ACLS Emerging Voices Fellowships program


University of Minnesota

PhD Field of Study

PhD, Anthropology, Washington University in St. Louis

Dissertation Abstract

“Subjectivities of Struggle: Inscriptions of Violence and Refusal on the ‘Cuerpo Territorio’ of Peru’s Defensoras”

Subjectivities of Struggle: Inscriptions of Violence and Refusal on the ‘Cuerpo Territorio’ of Peru’s Defensoras calls into question the colonial assumptions underpinning contemporary understandings of extractivism. The sixteen months of ethnographic research I conducted with the defensoras (women ecoterritorial defenders) of Cajamarca is situated at the fraught extractive frontier where social conflict paralyzed the expansion of a large-scale mining project and generated a coalitional struggle against extractive-led economic development.
This dissertation conceptualizes extractivism as a modern/colonial product of power and knowledge that has feminized the land and inhabitants from the time of the European invasion of the Americas.

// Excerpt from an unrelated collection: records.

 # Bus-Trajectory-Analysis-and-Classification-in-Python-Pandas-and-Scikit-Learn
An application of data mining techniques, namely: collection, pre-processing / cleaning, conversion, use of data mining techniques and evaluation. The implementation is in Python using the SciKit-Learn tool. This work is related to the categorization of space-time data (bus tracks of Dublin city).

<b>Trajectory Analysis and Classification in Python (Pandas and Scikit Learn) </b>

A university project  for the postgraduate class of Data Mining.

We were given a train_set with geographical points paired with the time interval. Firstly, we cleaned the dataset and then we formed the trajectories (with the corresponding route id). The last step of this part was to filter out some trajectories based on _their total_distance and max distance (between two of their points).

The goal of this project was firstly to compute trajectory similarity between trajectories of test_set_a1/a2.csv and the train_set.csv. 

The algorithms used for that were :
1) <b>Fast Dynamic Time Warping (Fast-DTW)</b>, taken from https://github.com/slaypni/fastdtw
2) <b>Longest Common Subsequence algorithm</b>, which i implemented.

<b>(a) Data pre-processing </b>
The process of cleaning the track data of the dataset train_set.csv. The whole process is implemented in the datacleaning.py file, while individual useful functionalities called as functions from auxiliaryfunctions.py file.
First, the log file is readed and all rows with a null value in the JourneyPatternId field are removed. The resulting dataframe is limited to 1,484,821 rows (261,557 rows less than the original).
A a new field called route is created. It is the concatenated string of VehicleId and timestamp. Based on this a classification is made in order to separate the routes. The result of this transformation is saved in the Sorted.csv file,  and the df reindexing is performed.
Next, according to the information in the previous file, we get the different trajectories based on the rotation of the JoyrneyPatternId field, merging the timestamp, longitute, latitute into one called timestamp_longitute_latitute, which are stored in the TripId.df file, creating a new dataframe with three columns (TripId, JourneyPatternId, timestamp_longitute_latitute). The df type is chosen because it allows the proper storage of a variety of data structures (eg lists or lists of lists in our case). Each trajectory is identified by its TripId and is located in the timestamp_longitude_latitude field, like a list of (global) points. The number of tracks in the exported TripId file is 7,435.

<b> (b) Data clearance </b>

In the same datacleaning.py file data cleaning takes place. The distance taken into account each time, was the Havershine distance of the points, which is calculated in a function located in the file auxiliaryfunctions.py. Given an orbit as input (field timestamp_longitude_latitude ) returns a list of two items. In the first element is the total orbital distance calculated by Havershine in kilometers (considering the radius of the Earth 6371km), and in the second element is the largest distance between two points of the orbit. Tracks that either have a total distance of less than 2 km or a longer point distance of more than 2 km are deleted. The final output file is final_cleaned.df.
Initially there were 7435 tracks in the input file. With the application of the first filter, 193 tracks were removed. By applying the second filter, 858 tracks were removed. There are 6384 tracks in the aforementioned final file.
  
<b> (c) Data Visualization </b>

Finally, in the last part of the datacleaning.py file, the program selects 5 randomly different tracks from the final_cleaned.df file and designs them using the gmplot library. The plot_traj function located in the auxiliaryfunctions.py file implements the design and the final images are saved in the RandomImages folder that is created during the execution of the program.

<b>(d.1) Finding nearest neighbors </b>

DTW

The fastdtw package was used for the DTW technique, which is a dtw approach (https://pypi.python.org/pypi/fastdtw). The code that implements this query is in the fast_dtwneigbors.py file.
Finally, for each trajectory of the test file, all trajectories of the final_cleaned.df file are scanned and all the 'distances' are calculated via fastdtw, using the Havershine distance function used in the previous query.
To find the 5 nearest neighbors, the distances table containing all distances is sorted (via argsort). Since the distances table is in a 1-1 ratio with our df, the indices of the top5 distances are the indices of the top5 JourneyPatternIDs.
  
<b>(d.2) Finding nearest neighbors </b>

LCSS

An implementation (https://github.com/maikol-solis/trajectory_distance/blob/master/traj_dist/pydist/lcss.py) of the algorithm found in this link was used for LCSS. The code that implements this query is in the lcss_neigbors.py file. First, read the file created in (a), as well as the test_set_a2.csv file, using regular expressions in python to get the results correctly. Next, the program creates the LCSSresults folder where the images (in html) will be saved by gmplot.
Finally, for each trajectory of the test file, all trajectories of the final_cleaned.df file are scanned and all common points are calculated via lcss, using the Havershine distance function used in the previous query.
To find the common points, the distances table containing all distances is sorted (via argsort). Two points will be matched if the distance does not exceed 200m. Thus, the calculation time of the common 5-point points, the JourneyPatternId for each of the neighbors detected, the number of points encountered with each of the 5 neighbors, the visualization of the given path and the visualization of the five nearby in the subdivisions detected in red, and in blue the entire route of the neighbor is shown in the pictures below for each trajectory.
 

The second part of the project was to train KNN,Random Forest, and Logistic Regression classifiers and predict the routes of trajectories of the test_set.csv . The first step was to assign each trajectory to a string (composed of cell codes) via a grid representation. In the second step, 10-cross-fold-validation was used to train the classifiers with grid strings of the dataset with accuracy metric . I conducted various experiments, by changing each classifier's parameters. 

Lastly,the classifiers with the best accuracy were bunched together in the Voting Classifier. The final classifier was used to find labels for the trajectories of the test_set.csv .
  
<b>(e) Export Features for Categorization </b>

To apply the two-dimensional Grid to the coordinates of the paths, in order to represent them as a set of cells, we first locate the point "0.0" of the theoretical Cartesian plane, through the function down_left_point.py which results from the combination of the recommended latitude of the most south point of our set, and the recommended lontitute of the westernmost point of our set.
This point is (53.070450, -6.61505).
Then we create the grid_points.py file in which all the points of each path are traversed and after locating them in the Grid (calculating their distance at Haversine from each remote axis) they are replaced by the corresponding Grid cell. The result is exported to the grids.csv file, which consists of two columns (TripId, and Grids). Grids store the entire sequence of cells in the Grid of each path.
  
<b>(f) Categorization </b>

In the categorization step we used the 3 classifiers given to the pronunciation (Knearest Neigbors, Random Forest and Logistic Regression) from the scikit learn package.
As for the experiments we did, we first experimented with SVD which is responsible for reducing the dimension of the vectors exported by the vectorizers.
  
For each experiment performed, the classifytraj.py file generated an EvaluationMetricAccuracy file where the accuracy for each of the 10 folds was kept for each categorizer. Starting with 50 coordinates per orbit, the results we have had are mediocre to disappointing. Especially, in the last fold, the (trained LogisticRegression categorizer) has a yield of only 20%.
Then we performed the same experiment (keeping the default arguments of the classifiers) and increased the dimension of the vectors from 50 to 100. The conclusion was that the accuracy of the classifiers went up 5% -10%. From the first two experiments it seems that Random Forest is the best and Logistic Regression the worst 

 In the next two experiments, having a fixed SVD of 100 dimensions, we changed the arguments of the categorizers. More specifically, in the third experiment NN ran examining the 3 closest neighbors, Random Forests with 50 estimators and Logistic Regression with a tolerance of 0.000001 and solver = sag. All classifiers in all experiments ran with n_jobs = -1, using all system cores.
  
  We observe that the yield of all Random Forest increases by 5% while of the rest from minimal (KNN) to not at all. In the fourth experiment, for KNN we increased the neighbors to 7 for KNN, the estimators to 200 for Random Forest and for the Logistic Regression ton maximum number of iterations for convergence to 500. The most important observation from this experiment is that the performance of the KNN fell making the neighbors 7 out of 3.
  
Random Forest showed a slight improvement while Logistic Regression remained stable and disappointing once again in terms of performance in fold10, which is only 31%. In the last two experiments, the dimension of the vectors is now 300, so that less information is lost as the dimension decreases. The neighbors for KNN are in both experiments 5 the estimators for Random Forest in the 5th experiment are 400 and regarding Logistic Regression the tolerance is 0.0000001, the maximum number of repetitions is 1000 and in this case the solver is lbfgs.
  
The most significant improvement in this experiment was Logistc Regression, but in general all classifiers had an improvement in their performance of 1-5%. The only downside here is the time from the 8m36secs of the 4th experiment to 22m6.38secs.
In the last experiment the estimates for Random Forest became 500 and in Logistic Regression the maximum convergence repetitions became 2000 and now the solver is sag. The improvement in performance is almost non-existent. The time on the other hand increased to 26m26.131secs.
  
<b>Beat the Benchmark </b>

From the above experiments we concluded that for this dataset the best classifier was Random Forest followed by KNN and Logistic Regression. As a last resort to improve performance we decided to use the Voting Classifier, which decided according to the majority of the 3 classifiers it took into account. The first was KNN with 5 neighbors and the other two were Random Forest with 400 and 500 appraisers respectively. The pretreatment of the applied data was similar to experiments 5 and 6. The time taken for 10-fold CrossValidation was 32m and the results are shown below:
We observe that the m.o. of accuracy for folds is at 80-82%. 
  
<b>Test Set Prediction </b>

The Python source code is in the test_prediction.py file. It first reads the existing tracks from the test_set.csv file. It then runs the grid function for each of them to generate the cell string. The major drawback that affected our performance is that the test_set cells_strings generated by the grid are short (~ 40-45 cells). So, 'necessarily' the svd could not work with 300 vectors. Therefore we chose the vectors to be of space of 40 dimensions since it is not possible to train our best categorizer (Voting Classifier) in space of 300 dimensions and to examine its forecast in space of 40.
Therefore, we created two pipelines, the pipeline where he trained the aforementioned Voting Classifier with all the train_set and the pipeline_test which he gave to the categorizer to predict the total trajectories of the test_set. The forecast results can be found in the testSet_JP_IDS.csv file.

While recent research on mining and extractivism focuses on corporate-state-community relations and the materiality of “natural resources,” in this project I investigate how extractivism becomes inscribed on the cuerpo territorio (body-territory), a notion derived from Indigenous and Latin American feminisms which posits that the corporeal (human) body and geospatial territory are acted upon and subjugated by the same heteropatriarchal capitalist regimes of power. By treating the modalities of gendered state violence at the extractive frontier as indicative of an “extractive security state,” this research reveals the operation of state techniques that intensify the reterritorialization of women’s bodies and the land. Within this context, defensoras nonetheless exercise agentive power within the sociopolitical conditions that have given shape to a masculine terrain of ecoterritorial politics in northern highland Peru. This dissertation argues that defensoras’ political praxis, including practices of autonomy and public leadership, enacts important critiques of capitalist patriarchy.